Avoir un travail à temps partiel est certes un revers financier, mais compensé par des bénéfices en nature. Comme Josiane Décoste, de nombreux salariés choisissent de ne travailler que quelques jours par semaine pour consacrer plus de temps à leur famille ou à des activités parallèles.

Le travail à temps partiel reste depuis plusieurs décennies l’apanage des femmes. Selon les derniers chiffres de Statistique Canada sur le sujet, environ une travailleuse sur cinq âgée de 25 ans et plus occupait un emploi à temps partiel en 2007, alors que du côté des hommes, le taux est de seulement 4,6 %. Parmi les raisons qui poussent les travailleurs à faire ce choix, les femmes (44 %) évoquent principalement des raisons familiales, et les hommes (26 %), un retour aux études.

Pour Josiane Décoste, employée d’une institution financière, l’idée de travailler à temps partiel lui est venue à la naissance de son premier enfant, il y a 11 ans. « Lorsque j’ai eu ma fille, je suis passée à quatre jours par semaine, raconte-t-elle. J’avais du mal à la laisser, et cette journée supplémentaire avec elle me permettait de la voir grandir. » Lorsque le couple accueille un deuxième enfant, l’emploi du temps professionnel de la mère de famille se réduit à trois jours de travail par semaine.  

Une adaptation financière 

Choisir de réduire son temps travaillé demande de la réflexion et de l’organisation financière. « Cette décision se prend en couple, explique Josiane Décoste. Il a fallu que l’on réduise certaines de nos dépenses, mais on s’est adaptés et on vit très bien aujourd’hui avec ces changements. »

En revanche, en dépit de ce budget plus serré, le travail à temps partiel a permis à la famille de Josiane Décoste de réduire sa charge de stress. « Mon mari a des horaires de nuit, explique-t-elle. Le fait d’avoir du temps pour m’occuper de la maison, des visites chez le médecin ou des activités des enfants a retiré une préoccupation des épaules de mon époux, car il sait que les enfants ne paient pas le prix de ses horaires atypiques. »

Une évolution de carrière au ralenti

En faisant le choix de ne travailler que trois jours par semaine, Josiane Décoste a mis sa carrière un peu moins à l’avant-plan.
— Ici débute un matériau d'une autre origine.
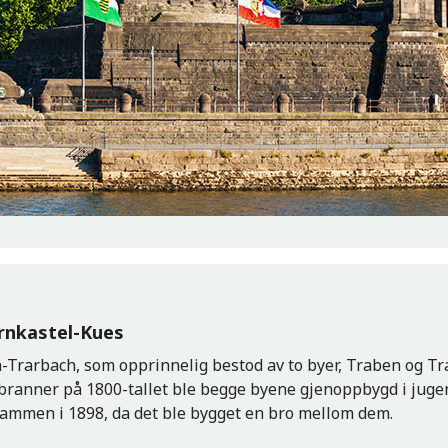
rnkastel-Kues
n-Trarbach, som opprinnelig bestod av to byer, Traben og Tr
bybranner på 1800-tallet ble begge byene gjenoppbygd i juge
t sammen i 1898, da det ble bygget en bro mellom dem.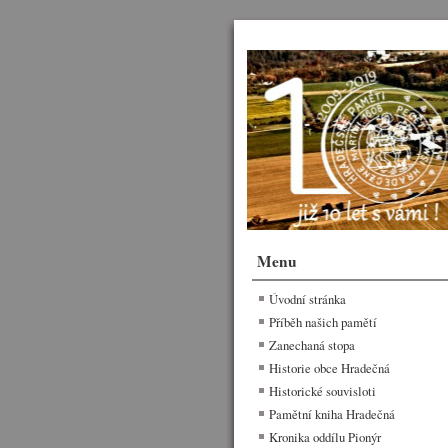
Menu
Úvodní stránka
Příběh našich pamětí
Zanechaná stopa
Historie obce Hradečná
Historické souvisloti
Pamětní kniha Hradečná
Kronika oddílu Pionýr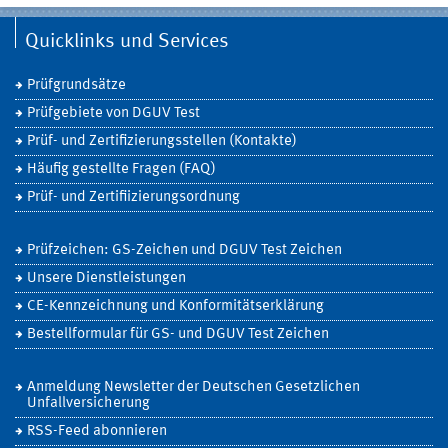
Quicklinks und Services
Prüfgrundsätze
Prüfgebiete von DGUV Test
Prüf- und Zertifizierungsstellen (Kontakte)
Häufig gestellte Fragen (FAQ)
Prüf- und Zertifiizierungsordnung
Prüfzeichen: GS-Zeichen und DGUV Test Zeichen
Unsere Dienstleistungen
CE-Kennzeichnung und Konformitätserklärung
Bestellformular für GS- und DGUV Test Zeichen
Anmeldung Newsletter der Deutschen Gesetzlichen
Unfallversicherung
RSS-Feed abonnieren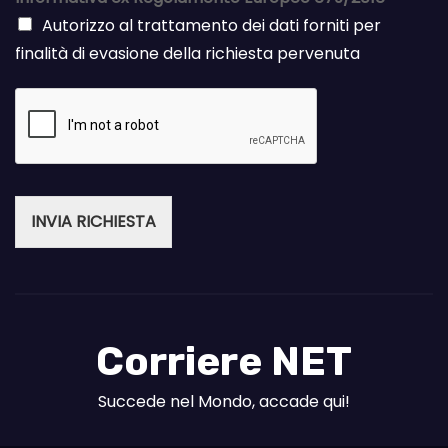
Autorizzo al trattamento dei dati forniti per
finalità di evasione della richiesta pervenuta
INVIA RICHIESTA
Corriere NET
Succede nel Mondo, accade qui!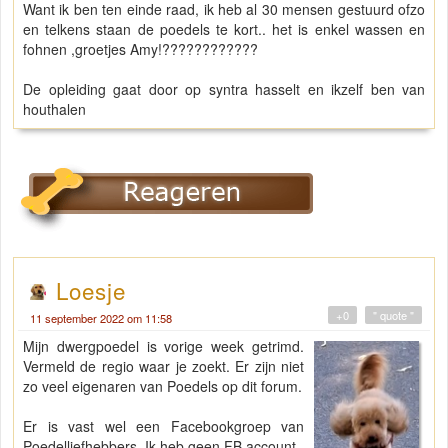
Want ik ben ten einde raad, ik heb al 30 mensen gestuurd ofzo
en telkens staan de poedels te kort.. het is enkel wassen en
fohnen ,groetjes Amy!????????????
De opleiding gaat door op syntra hasselt en ikzelf ben van
houthalen
Loesje
+0
" quote "
11 september 2022 om 11:58
Mijn dwergpoedel is vorige week getrimd.
Vermeld de regio waar je zoekt. Er zijn niet
zo veel eigenaren van Poedels op dit forum.
Er is vast wel een Facebookgroep van
Poedelliefhebbers. Ik heb geen FB account.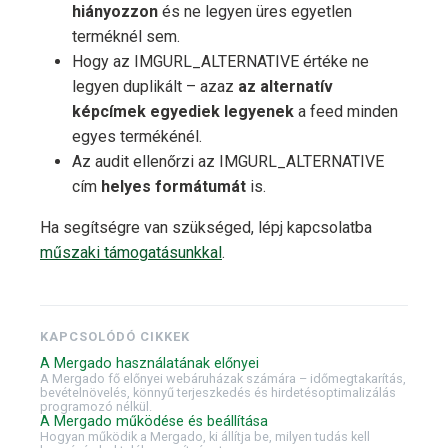
hiányozzon
és ne legyen üres egyetlen
terméknél sem.
Hogy az IMGURL_ALTERNATIVE értéke ne
legyen duplikált – azaz
az alternatív
képcímek egyediek legyenek
a feed minden
egyes termékénél.
Az audit ellenőrzi az IMGURL_ALTERNATIVE
cím
helyes formátumát
is.
Ha segítségre van szükséged, lépj kapcsolatba
műszaki támogatásunkkal
.
KAPCSOLÓDÓ CIKKEK
A Mergado használatának előnyei
A Mergado fő előnyei webáruházak számára – időmegtakarítás,
bevételnövelés, könnyű terjeszkedés és hirdetésoptimalizálás
programozó nélkül.
A Mergado működése és beállítása
Hogyan működik a Mergado, ki állítja be, milyen tudás kell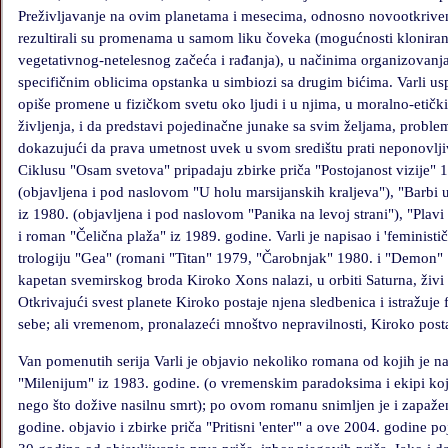
Preživljavanje na ovim planetama i mesecima, odnosno novootkriven
rezultirali su promenama u samom liku čoveka (mogućnosti kloniran
vegetativnog-netelesnog začeća i rađanja), u načinima organizovanja
specifičnim oblicima opstanka u simbiozi sa drugim bićima. Varli us
opiše promene u fizičkom svetu oko ljudi i u njima, u moralno-etič
življenja, i da predstavi pojedinačne junake sa svim željama, proble
dokazujući da prava umetnost uvek u svom središtu prati neponovlji
Ciklusu "Osam svetova" pripadaju zbirke priča "Postojanost vizije" 
(objavljena i pod naslovom "U holu marsijanskih kraljeva"), "Barbi u
iz 1980. (objavljena i pod naslovom "Panika na levoj strani"), "Plav
i roman "Čelična plaža" iz 1989. godine. Varli je napisao i 'feministi
trologiju "Gea" (romani "Titan" 1979, "Čarobnjak" 1980. i "Demon" 
kapetan svemirskog broda Kiroko Xons nalazi, u orbiti Saturna, živi
Otkrivajući svest planete Kiroko postaje njena sledbenica i istražuje 
sebe; ali vremenom, pronalazeći mnoštvo nepravilnosti, Kiroko posta
Van pomenutih serija Varli je objavio nekoliko romana od kojih je na
"Milenijum" iz 1983. godine. (o vremenskim paradoksima i ekipi koj
nego što dožive nasilnu smrt); po ovom romanu snimljen je i zapažen 
godine. objavio i zbirke priča "Pritisni 'enter'" a ove 2004. godine 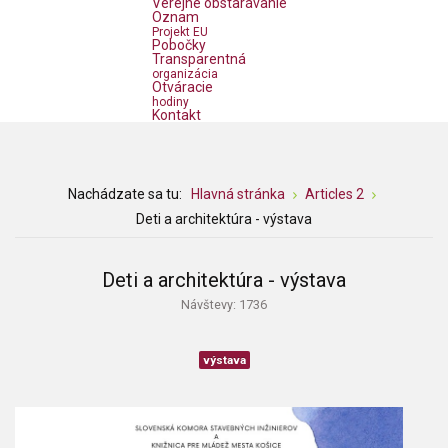
Verejné obstarávanie
Oznam
Projekt EU
Pobočky
Transparentná
organizácia
Otváracie
hodiny
Kontakt
Nachádzate sa tu:
Hlavná stránka
Articles 2
Deti a architektúra - výstava
Deti a architektúra - výstava
Návštevy: 1736
výstava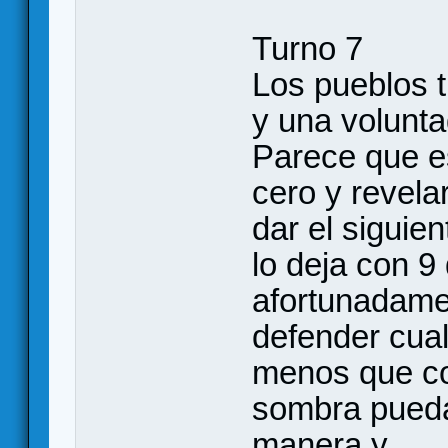
Turno 7
Los pueblos 
y una volunta
Parece que es
cero y revela
dar el siguie
lo deja con 9
afortunadame
defender cual
menos que con
sombra pueda
manera y...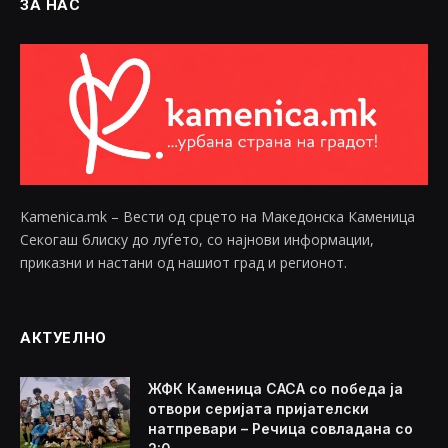
ЗА НАС
Kamenica.mk – Вести од срцето на Македонска Каменица
Секогаш блиску до луѓето, со најнови информации,
приказни и настани од нашиот град и регионот.
АКТУЕЛНО
ЖФК Каменица САСА со победа ја
отвори серијата пријателски
натпревари – Речица совладана со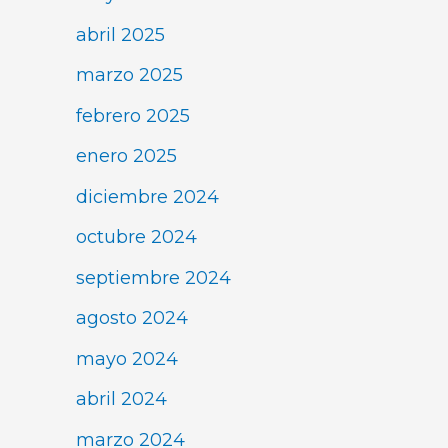
abril 2025
marzo 2025
febrero 2025
enero 2025
diciembre 2024
octubre 2024
septiembre 2024
agosto 2024
mayo 2024
abril 2024
marzo 2024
Toutefois, elle ne délaisse pas pour autant ses fonctions au sein de l’institution financière. « Avec quatre jours de repos par semaine, lorsque je vais au travail, je suis en pleine forme, donc plus productive, confie-t-elle. Je prouve ainsi à mon entreprise que j’ai ma place même si je ne suis là que quelques jours par semaine. »

Même si ses enfants sont aujourd’hui plus grands, Josiane Décoste ne souhaite pas revenir à un contrat à temps plein. « Aujourd’hui, j’ai le meilleur des deux mondes, explique-t-elle. Je travaille tout en ayant du temps pour ma famille et pour moi!